» **Requirement**: In the passage below about two years spent in Florida, copy word for word the stretch that begins at "I was in Florida" and stops after "chosen to love.".

» **Selected passage**:
:::
I was in Florida for two years. Wasn’t for me, although I tried. Looking for a new apartment long distance was nearly impossible. Reconnecting with certain people, interim housing – twice – all you can imagine. Recovering financially. Physically. Learning new ways of being. A few more stops along the way. Someone told me they felt I’d been frivolous with my life, that I was spoiled, had no responsibility and I thought “Let’s see how you handle all of this after losing a husband and things I haven’t mentioned” but what I said was “Goodbye”. No one knows what we go through except for the people who truly love us, and sometimes they don’t care to look at who we are, and the people who truly love us are the people we have chosen to love.
:::
(Stored data)
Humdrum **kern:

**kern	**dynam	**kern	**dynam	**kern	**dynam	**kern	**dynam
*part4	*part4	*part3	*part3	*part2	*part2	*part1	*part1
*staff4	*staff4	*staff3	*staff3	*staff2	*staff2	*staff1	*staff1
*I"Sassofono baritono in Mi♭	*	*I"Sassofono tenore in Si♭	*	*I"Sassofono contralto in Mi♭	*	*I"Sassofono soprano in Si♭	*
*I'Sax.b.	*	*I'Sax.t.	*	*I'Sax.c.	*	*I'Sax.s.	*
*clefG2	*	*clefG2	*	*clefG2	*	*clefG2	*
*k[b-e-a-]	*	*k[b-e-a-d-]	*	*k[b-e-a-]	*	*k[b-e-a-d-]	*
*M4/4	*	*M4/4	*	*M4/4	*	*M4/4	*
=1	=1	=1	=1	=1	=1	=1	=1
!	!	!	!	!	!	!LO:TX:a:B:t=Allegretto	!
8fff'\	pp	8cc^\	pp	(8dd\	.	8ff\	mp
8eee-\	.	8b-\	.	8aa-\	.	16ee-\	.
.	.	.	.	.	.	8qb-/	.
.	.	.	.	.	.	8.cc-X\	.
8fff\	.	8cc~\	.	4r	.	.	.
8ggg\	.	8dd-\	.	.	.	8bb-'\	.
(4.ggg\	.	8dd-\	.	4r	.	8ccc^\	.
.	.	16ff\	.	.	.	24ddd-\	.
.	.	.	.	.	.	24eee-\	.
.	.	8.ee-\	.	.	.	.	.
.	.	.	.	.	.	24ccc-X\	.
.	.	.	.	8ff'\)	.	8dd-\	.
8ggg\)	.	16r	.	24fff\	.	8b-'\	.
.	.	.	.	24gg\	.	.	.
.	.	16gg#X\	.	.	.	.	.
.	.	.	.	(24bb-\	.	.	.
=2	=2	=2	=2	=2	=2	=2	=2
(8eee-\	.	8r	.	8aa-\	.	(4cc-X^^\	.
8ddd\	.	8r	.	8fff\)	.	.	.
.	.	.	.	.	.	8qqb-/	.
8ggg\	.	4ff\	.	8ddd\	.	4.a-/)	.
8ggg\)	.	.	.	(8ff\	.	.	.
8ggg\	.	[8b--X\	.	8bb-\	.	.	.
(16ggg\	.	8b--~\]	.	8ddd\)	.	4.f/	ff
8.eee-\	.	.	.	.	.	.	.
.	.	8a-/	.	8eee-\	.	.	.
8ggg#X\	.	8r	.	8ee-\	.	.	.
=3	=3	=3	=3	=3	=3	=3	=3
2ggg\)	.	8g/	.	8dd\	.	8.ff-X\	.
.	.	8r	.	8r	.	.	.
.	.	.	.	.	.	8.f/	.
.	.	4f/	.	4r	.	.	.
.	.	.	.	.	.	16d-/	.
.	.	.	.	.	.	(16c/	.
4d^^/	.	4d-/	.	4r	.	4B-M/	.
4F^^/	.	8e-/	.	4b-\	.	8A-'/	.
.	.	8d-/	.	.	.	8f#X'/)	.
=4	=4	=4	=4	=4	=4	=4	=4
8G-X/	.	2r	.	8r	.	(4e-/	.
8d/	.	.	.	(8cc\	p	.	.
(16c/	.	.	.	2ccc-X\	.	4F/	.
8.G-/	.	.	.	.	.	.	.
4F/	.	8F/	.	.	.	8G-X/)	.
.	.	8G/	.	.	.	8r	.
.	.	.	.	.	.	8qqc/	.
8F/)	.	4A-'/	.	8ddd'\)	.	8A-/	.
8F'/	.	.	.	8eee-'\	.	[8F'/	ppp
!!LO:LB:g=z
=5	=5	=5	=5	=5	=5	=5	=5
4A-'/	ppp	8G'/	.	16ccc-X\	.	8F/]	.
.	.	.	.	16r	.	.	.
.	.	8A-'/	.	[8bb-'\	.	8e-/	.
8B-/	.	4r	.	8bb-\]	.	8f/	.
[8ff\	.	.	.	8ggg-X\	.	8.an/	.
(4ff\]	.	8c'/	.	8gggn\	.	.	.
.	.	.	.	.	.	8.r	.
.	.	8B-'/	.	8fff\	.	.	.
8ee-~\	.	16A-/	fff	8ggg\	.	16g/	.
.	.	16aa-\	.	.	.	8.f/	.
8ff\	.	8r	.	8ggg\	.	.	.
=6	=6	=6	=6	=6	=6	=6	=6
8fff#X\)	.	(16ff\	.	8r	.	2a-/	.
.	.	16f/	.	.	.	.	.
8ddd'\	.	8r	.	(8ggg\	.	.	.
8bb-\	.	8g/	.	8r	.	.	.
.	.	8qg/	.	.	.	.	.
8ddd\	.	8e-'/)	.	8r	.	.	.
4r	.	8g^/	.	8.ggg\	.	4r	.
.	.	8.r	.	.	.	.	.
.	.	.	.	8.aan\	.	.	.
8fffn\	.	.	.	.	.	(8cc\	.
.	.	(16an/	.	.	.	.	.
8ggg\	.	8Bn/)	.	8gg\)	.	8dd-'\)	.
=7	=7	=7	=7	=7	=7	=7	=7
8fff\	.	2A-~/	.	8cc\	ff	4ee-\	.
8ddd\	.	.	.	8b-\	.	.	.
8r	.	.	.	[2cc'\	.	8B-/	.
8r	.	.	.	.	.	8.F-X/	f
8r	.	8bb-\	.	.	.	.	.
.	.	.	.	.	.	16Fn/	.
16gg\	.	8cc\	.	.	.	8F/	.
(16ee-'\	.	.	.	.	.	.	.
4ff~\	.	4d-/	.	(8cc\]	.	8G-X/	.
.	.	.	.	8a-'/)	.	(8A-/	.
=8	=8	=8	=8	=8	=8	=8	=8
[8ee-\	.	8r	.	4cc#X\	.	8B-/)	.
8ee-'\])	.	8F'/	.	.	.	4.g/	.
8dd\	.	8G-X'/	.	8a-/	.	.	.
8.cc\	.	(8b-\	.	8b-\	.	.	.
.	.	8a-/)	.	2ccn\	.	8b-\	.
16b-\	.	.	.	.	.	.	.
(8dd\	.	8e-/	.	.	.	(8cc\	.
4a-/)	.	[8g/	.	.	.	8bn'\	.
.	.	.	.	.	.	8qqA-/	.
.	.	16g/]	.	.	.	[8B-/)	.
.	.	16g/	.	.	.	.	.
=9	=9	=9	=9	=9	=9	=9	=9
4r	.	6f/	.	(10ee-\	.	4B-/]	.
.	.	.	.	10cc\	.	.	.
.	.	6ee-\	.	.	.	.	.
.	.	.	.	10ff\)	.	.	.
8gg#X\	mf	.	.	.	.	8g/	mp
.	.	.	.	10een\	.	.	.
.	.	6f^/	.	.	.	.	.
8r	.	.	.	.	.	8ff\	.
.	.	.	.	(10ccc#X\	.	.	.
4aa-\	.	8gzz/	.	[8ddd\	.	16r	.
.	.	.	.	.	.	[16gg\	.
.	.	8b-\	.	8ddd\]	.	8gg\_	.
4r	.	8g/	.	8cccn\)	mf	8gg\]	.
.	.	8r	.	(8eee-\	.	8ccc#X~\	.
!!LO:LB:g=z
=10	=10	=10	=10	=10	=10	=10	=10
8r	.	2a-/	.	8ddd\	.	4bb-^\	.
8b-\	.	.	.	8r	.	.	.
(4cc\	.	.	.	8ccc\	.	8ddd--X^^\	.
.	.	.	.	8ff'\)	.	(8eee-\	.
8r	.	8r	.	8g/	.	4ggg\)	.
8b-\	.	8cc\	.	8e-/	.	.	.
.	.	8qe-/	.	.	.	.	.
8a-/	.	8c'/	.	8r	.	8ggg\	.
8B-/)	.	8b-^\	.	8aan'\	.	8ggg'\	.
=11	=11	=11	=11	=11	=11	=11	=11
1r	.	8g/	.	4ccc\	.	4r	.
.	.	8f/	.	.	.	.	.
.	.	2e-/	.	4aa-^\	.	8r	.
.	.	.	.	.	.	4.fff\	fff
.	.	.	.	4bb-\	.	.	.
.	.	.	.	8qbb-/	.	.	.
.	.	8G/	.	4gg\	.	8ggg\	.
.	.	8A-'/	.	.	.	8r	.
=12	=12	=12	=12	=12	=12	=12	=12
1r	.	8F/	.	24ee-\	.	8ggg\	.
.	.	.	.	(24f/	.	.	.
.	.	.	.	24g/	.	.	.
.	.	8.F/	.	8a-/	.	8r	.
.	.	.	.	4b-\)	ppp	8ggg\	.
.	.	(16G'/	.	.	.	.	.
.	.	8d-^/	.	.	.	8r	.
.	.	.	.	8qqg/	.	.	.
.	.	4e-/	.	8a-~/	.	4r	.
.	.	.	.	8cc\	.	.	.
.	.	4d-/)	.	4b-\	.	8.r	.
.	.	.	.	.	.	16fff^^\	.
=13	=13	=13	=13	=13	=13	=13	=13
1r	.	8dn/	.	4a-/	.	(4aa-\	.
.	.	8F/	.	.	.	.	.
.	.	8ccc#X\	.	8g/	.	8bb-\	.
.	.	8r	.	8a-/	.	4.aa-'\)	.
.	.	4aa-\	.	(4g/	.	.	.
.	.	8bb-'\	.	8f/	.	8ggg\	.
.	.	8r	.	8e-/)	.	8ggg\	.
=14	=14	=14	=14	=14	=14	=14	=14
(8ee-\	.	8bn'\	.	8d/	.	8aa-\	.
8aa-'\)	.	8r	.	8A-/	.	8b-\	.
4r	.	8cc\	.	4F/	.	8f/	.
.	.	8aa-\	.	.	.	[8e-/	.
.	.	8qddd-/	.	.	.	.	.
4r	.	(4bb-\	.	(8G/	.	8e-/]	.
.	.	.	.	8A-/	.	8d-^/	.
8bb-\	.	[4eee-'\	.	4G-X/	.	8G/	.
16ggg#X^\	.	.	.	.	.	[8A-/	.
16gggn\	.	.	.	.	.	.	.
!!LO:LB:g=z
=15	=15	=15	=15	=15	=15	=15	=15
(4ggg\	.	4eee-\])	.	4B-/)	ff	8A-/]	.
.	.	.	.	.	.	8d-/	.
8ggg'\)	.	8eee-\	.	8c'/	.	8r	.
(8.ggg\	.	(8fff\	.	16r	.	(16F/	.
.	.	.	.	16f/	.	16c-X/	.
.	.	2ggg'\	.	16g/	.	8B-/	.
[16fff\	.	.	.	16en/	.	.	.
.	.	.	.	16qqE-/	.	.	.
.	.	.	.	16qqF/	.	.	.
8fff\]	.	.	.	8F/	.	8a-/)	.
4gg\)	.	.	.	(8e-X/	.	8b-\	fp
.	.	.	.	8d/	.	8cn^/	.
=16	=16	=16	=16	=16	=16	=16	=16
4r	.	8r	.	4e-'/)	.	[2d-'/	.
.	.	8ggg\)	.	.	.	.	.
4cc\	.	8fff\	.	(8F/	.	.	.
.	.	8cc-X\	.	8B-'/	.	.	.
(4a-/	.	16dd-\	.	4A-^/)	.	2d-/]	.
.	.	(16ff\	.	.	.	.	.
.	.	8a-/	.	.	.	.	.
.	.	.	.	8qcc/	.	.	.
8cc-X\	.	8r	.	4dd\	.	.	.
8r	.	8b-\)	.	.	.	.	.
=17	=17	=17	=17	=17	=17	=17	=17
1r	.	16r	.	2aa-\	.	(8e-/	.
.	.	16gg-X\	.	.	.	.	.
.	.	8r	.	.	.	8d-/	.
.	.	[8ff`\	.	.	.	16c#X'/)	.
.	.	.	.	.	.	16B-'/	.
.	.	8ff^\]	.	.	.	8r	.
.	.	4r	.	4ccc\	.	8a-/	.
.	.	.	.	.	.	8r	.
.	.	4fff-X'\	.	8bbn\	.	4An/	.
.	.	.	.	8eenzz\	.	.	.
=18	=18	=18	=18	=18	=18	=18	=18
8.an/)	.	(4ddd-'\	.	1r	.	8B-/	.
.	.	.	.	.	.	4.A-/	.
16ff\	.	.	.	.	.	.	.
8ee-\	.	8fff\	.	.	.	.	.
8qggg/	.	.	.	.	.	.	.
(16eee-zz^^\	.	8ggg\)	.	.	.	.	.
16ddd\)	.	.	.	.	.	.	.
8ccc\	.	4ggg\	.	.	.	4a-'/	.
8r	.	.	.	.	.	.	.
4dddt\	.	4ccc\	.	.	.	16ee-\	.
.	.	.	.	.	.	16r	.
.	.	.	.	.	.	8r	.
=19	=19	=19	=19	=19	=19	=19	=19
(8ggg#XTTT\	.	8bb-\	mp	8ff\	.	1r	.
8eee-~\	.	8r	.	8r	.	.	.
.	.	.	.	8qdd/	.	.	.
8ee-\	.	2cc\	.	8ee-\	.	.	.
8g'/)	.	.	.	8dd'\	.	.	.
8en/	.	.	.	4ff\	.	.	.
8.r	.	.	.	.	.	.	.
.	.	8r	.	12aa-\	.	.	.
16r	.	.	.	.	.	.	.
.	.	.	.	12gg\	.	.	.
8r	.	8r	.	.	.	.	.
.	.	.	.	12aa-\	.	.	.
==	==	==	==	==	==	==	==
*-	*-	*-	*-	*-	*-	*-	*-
:::
» **Answer to the problem**:
I was in Florida for two years. Wasn’t for me, although I tried. Looking for a new apartment long distance was nearly impossible. Reconnecting with certain people, interim housing – twice – all you can imagine. Recovering financially. Physically. Learning new ways of being. A few more stops along the way. Someone told me they felt I’d been frivolous with my life, that I was spoiled, had no responsibility and I thought “Let’s see how you handle all of this after losing a husband and things I haven’t mentioned” but what I said was “Goodbye”. No one knows what we go through except for the people who truly love us, and sometimes they don’t care to look at who we are, and the people who truly love us are the people we have chosen to love.